* _TASK TO COMPLETE_: Copy exactly, from the beginning of the material below, every line up to and including the one holding "අඳුරන්නේ නැති මින", with the pictures left out.

* _GIVEN DATA_:
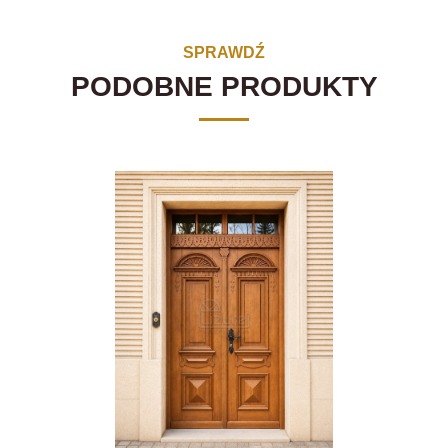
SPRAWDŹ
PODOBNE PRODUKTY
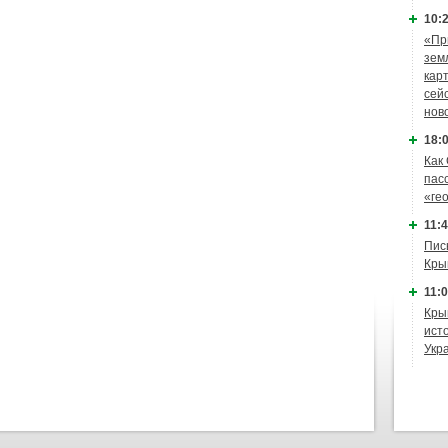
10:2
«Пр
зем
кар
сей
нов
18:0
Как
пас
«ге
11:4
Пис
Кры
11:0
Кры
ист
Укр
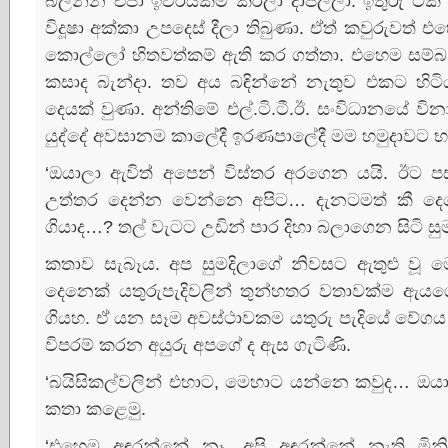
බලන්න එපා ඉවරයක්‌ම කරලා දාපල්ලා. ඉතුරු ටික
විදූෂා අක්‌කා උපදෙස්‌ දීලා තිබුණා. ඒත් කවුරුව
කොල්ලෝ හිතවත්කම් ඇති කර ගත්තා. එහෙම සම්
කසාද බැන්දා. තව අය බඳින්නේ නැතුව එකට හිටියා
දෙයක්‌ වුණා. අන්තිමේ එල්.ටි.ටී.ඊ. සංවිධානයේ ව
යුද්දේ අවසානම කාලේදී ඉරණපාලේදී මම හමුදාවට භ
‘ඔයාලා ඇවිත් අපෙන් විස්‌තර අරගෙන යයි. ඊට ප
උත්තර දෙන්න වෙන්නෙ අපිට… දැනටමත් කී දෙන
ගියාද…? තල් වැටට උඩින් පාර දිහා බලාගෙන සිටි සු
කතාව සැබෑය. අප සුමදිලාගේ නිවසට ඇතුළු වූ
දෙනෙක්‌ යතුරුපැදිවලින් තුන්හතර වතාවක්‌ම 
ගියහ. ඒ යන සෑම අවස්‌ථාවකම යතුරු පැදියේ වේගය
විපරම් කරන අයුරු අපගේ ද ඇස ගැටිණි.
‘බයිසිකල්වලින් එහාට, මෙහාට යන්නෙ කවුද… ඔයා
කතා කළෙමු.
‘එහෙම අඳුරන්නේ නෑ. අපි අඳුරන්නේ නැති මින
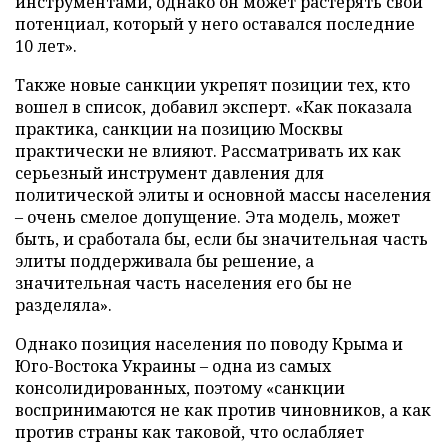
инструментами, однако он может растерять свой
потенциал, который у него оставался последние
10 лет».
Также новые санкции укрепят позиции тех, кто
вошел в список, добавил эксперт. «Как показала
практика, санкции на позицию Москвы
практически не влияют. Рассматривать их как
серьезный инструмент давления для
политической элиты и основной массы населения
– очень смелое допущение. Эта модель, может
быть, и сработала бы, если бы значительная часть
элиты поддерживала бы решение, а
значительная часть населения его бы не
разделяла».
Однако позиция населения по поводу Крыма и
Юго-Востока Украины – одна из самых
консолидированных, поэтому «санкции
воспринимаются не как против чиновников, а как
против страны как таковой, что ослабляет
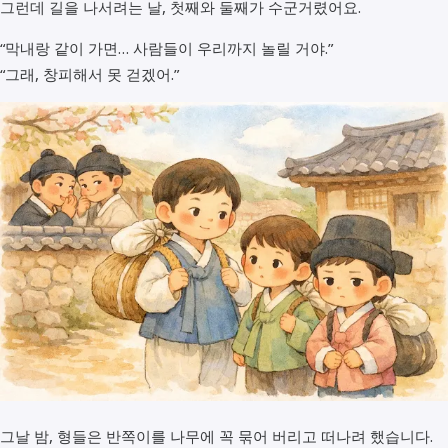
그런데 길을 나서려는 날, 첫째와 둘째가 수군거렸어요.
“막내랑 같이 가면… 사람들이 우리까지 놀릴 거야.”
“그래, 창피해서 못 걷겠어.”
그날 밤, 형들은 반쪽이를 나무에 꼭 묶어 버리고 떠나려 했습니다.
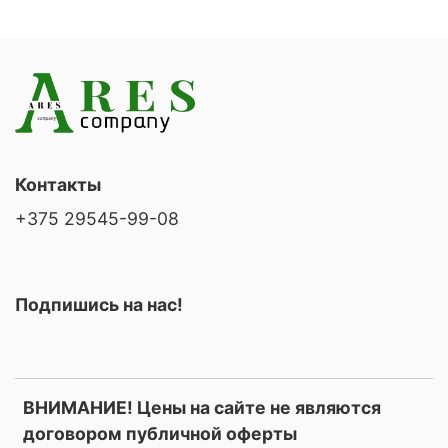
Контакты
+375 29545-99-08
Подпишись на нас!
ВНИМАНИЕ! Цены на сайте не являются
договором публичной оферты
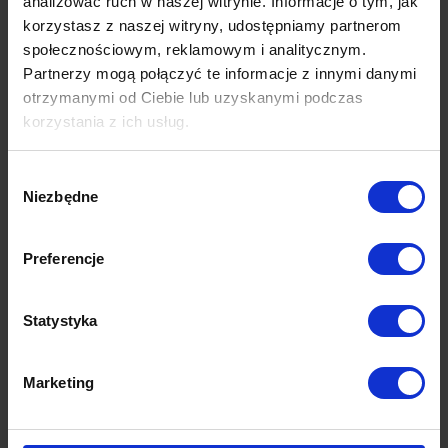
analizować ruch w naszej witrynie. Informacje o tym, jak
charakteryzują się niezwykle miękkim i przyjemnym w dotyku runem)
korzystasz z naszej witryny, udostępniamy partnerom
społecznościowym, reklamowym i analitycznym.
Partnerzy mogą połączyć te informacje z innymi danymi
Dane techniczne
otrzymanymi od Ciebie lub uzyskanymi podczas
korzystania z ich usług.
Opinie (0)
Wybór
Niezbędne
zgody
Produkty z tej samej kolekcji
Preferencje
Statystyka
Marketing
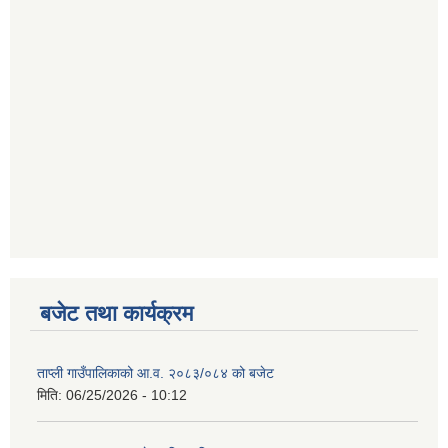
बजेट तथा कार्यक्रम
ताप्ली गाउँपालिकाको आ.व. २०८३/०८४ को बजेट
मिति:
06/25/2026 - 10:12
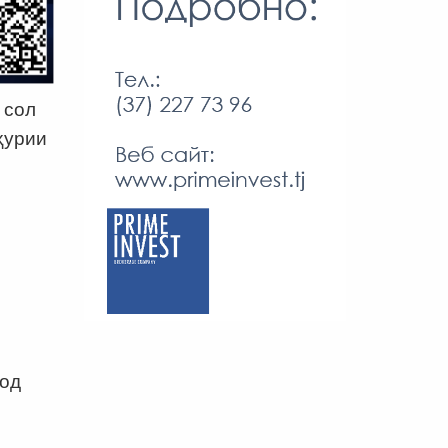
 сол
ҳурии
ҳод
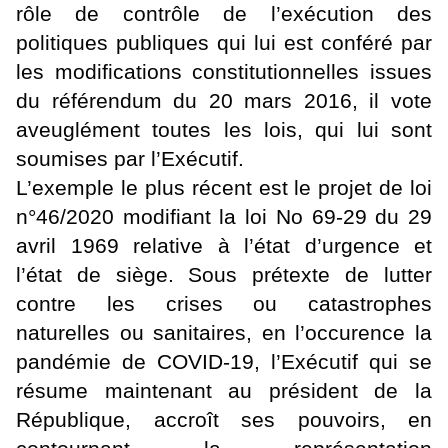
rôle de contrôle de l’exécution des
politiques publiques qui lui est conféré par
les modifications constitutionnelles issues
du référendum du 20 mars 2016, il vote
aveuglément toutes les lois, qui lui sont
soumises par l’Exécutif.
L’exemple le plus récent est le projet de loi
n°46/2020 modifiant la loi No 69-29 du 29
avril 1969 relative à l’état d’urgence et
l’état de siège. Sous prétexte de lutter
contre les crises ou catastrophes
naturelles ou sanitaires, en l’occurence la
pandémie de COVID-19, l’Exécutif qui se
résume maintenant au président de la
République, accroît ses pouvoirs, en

* _ANSWER TO THE PROBLEM_:
SPRAWDŹ
PODOBNE PRODUKTY
10:2
«Пр
зем
кар
сей
нов
18:0
Как
пас
«ге
11:4
Пис
Кры
11:0
Кры
ист
Укр
බලන්න එපා ඉවරයක්‌ම කරලා දාපල්ලා. ඉතුරු ටික
විදූෂා අක්‌කා උපදෙස්‌ දීලා තිබුණා. ඒත් කවුරුව
කොල්ලෝ හිතවත්කම් ඇති කර ගත්තා. එහෙම සම්
කසාද බැන්දා. තව අය බඳින්නේ නැතුව එකට හිටියා
දෙයක්‌ වුණා. අන්තිමේ එල්.ටි.ටී.ඊ. සංවිධානයේ ව
යුද්දේ අවසානම කාලේදී ඉරණපාලේදී මම හමුදාවට භ
‘ඔයාලා ඇවිත් අපෙන් විස්‌තර අරගෙන යයි. ඊට ප
උත්තර දෙන්න වෙන්නෙ අපිට… දැනටමත් කී දෙන
ගියාද…? තල් වැටට උඩින් පාර දිහා බලාගෙන සිටි සු
කතාව සැබෑය. අප සුමදිලාගේ නිවසට ඇතුළු වූ
දෙනෙක්‌ යතුරුපැදිවලින් තුන්හතර වතාවක්‌ම 
ගියහ. ඒ යන සෑම අවස්‌ථාවකම යතුරු පැදියේ වේගය
විපරම් කරන අයුරු අපගේ ද ඇස ගැටිණි.
‘බයිසිකල්වලින් එහාට, මෙහාට යන්නෙ කවුද… ඔයා
කතා කළෙමු.
‘එහෙම අඳුරන්නේ නෑ. අපි අඳුරන්නේ නැති මින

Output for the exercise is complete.